Neglecting open-source components

Delivered code may incorporate dependencies, libraries or snippets subject to licences.

The intellectual property clause must require the provider to declare these components and comply with the applicable licences.

Accepting unverified insurance

A generic certificate may be insufficient.

The territorial scope, covered risks, exclusions and consistency with the engagement must be checked.
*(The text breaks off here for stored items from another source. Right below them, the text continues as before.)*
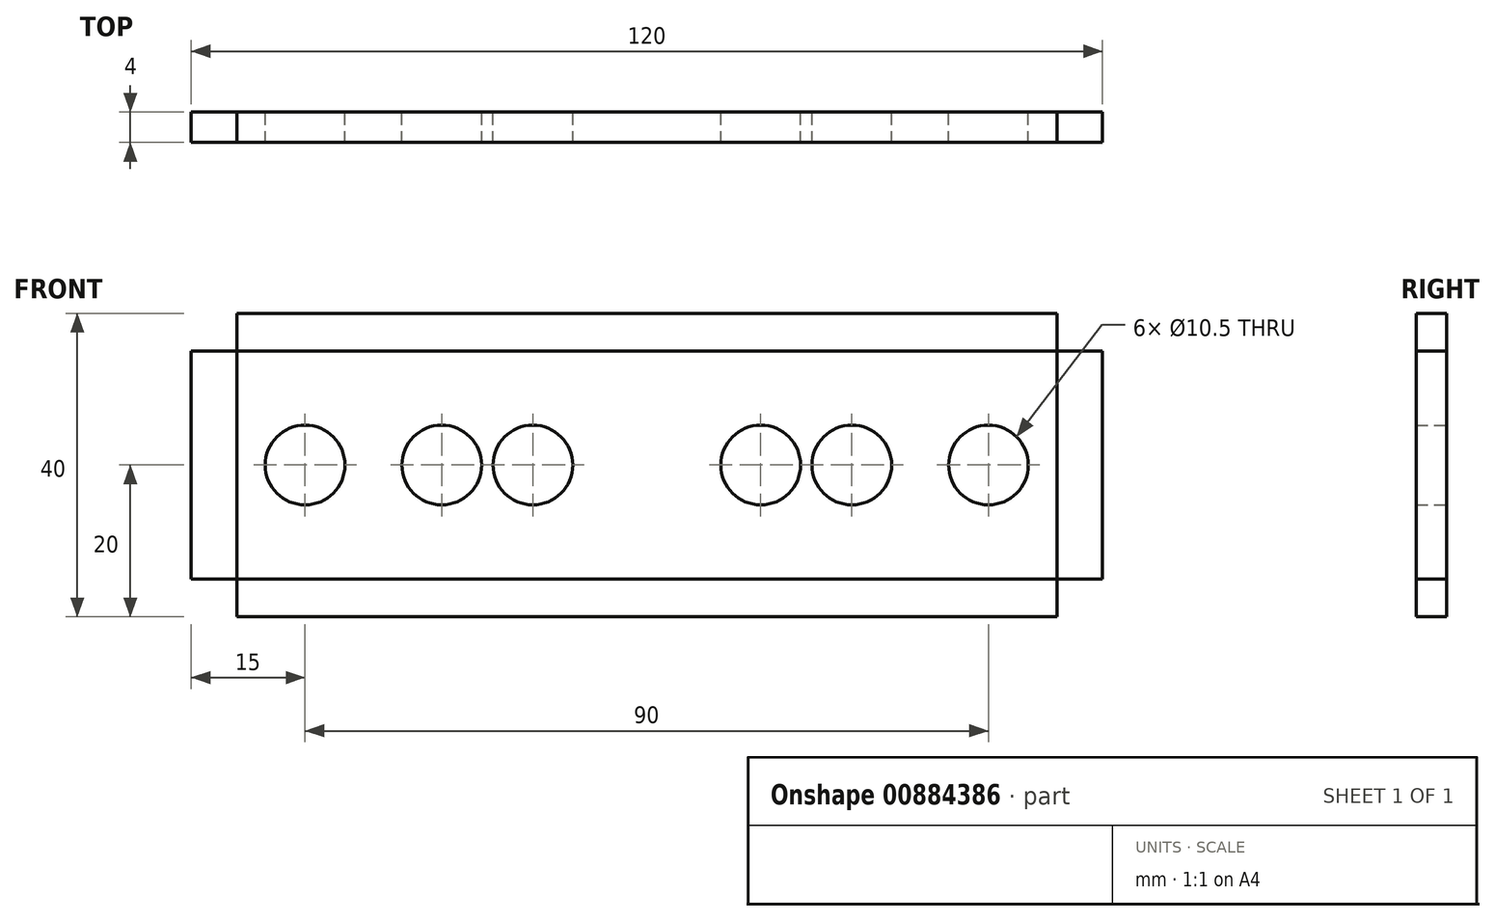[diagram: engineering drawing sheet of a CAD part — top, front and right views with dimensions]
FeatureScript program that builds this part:
annotation { "Feature Type Name" : "Feature", "Feature Type Description" : "" }
export const myFeature = defineFeature(function(context is Context, id is Id, definition is map)
    precondition{}
    {
        {
            var Q0;
            Q0=qCreatedBy(makeId("Front.planeOp"),FACE);
            var sketch = newSketch(context, id + "F0", { "sketchPlane" : qUnion([Q0])});
            skLineSegment(sketch, "E0.bottom", {"start": v(60, 15) * mm, "end": v(-60, 15) * mm});
            skLineSegment(sketch, "E0.top", {"start": v(60, -15) * mm, "end": v(-60, -15) * mm});
            skLineSegment(sketch, "E0.left", {"start": v(60, 15) * mm, "end": v(60, -15) * mm});
            skLineSegment(sketch, "E0.right", {"start": v(-60, 15) * mm, "end": v(-60, -15) * mm});
            skPoint(sketch, "E0.middle", {"position": v(0, 0) * mm});
            skCircle(sketch, "E1", {"center": v(-45, 0) * mm, "radius": 5.25 * mm});
            skCircle(sketch, "E2", {"center": v(-15, 0) * mm, "radius": 5.25 * mm});
            skCircle(sketch, "E3", {"center": v(15, 0) * mm, "radius": 5.25 * mm});
            skCircle(sketch, "E4", {"center": v(45, 0) * mm, "radius": 5.25 * mm});
            skSolve(sketch);
        }
        {
            var Q0;
            Q0=makeQuery(id+"F0.imprint","IMPRINT",FACE,{"disambiguationData":[TD([[makeQuery(id+"F0.imprint","IMPRINT",EDGE,{"derivedFrom":sQuery(id+"F0.wireOp",EDGE,"E0.bottom")}),1.0]])]});
            extrude(context, id + "F1", {"entities" : qUnion([Q0]), "depth" : 4 * mm, "offsetDistance" : 25 * mm});
        }
        {
            var Q0;
            Q0=qCreatedBy(makeId("Front.planeOp"),FACE);
            var sketch = newSketch(context, id + "F2", { "sketchPlane" : qUnion([Q0])});
            skLineSegment(sketch, "E5.bottom", {"start": v(-54, 20) * mm, "end": v(54, 20) * mm});
            skLineSegment(sketch, "E5.top", {"start": v(-54, -20) * mm, "end": v(54, -20) * mm});
            skLineSegment(sketch, "E5.left", {"start": v(-54, 20) * mm, "end": v(-54, -20) * mm});
            skLineSegment(sketch, "E5.right", {"start": v(54, 20) * mm, "end": v(54, -20) * mm});
            skPoint(sketch, "E5.middle", {"position": v(0, 0) * mm});
            skCircle(sketch, "E6", {"center": v(-27, 0) * mm, "radius": 5.25 * mm});
            skCircle(sketch, "E7", {"center": v(27, 0) * mm, "radius": 5.25 * mm});
            skText(sketch, "E8", { "text": "16 stuks", "fontName": "OpenSans-Regular.ttf"});
            const initialGuessF2  = {"E8": [-0.03243, -0.04255, 1, 0, 0.0121]};
            skSetInitialGuess(sketch, initialGuessF2);
            skSolve(sketch);
        }
        {
            var Q0;
            Q0=makeQuery(id+"F2.imprint","IMPRINT",FACE,{"disambiguationData":[TD([[makeQuery(id+"F2.imprint","IMPRINT",EDGE,{"derivedFrom":sQuery(id+"F2.wireOp",EDGE,"E5.bottom")}),-1.0]])]});
            extrude(context, id + "F3", {"entities" : qUnion([Q0]), "depth" : 4 * mm, "offsetDistance" : 25 * mm});
        }
    });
A review grid before signing

Before signing a non-EU freelance subcontracting agreement, the IT services firm can ask itself the following questions:

  • Does the client agreement authorise this subcontracting?
  • Are the client obligations reflected in the supplier agreement?
  • Does the purchase order describe a service with deliverables?
  • Are the acceptance criteria written down?
  • Does confidentiality cover the end client’s information?
  • Is the intellectual property assignment complete and consistent?
  • Are pre-existing and open-source components addressed?
  • Does the freelancer access personal data?
  • Is the country of data access identified?
  • Are the security measures written down?
  • Is liability aligned with the project risk?
  • Has relevant professional liability insurance been verified?
  • Is further subcontracting prohibited or framed?
  • Does the end of the engagement provide for return, deletion and reversibility?
  • Are the documents consistent with each other?

This grid does not replace a legal review, but it helps quickly identify grey areas.

FAQ

Is an NDA enough to start with a non-EU freelancer?

No. An NDA protects confidential information, but it does not cover the whole relationship.

It is not enough to frame deliverables, intellectual property, liability, GDPR, security, acceptance or the obligations arising from the end-client agreement. It may be signed before exchanges begin, but it must be supplemented by a framework agreement, a purchase order and the necessary schedules.

Must the subcontracting agreement reproduce the client agreement exactly?

Not exactly.

It must reproduce the obligations that genuinely concern the subcontractor, in a back-to-back logic. Some clauses of the client agreement must be adapted so that they can be performed by the provider. The aim is to avoid gaps in protection, without creating unrealistic clauses or clauses that are impossible to apply.

What should be done if the non-EU freelancer accesses European personal data?

This access must be documented before the start of the engagement.

The IT services firm must identify the GDPR roles, the data concerned, the access country, the security measures and the safeguards applicable to the transfer outside the EU. A confidentiality clause is not enough. A GDPR schedule or data processing agreement may be necessary depending on the configuration.

Does the non-EU freelancer’s professional liability insurance automatically protect the IT services firm?

No.

The scope of the policy must be checked: covered territory, nature of the services, exclusions, cyber risk, intellectual property, amounts, foreign clients, claims handling. Local insurance may be relevant in the freelancer’s country, but insufficient to cover an engagement performed for a French IT services firm and a European end client.

Disclaimer

This article is provided for general information purposes to help IT services firms structure their contractual thinking around non-EU freelance subcontracting. It does not constitute personalised legal, tax, employment or insurance advice. Any contractual decision must be validated with your usual advisers, taking into account your client agreement, the country concerned, the nature of the engagement, the data processed and your internal compliance policy.